The originator of Positive Psychology, Mihaly Csikszentmihalyi
(“Me-high Chick-sent-me-high”), died last month, 87. “His” empirically well-established domain (by now, 30+ years after its founding) has had a profound influence on professional psychology, on my development, and continues to flourish—I noted today—for interdisciplinary humanities.
The NYTimes obituary didn’t represent “his” field fairly (so, I won’t link to that). I wrote to one of his sons (who is a local acquaintance):
His notion of The Evolving Self [a major book of his that influenced me] involves a rich sense of belonging actively in the flourishing of life—one’s life in life itself.
Flow is not, as the Times puts it, “a state of mind.” It’s a way of engaged being: dynamic, not homeostatic (not a “state”).
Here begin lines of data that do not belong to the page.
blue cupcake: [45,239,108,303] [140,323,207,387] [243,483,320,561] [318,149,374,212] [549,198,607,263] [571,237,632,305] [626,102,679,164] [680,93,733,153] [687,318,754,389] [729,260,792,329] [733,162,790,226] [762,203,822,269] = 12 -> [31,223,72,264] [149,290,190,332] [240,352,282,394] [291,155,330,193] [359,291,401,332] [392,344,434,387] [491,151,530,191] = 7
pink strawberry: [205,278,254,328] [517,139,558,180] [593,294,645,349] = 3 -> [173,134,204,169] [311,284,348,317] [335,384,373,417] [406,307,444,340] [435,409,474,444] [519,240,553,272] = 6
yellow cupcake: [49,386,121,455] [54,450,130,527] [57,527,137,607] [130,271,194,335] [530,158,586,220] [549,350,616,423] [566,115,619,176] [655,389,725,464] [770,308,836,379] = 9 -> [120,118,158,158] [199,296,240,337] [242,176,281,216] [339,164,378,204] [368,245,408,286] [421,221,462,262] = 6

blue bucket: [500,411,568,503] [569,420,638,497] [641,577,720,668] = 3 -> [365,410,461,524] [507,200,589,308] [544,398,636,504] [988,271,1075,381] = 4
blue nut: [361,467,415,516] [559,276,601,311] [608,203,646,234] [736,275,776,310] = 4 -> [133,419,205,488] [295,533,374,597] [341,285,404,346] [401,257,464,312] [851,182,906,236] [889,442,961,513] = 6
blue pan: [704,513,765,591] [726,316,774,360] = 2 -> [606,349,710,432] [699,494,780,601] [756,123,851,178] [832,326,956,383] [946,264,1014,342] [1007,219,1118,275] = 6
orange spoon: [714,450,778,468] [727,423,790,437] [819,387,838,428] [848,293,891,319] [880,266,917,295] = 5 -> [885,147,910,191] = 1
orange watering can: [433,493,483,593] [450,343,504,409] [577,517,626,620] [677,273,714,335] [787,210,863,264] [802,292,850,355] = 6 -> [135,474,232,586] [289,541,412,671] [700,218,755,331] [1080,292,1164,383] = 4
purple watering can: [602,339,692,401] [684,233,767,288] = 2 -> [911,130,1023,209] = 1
Mihaly, with his colleague Seligman, advanced conceptions of engaged flourishing far beyond the idea’s origin in Aristotle (eudaimonia).
The week has been intense. Last Saturday, I believed I’d be ready to start something long (many postings as part of my well-ordered project), but that became discursive letters (emails) to five different-worlded scholars: literary, intellectual historial, humanistic psychological, philosophical, and political.
My modal moments could be synthesized into a singular, protean thing, but I want to move on.
Next Saturday, I’ll be ready for my New Beginning (he said).
Full moon tonight behind wispy clouds in strong autumn wind tropes foreboding. Yet, I’m enthralled.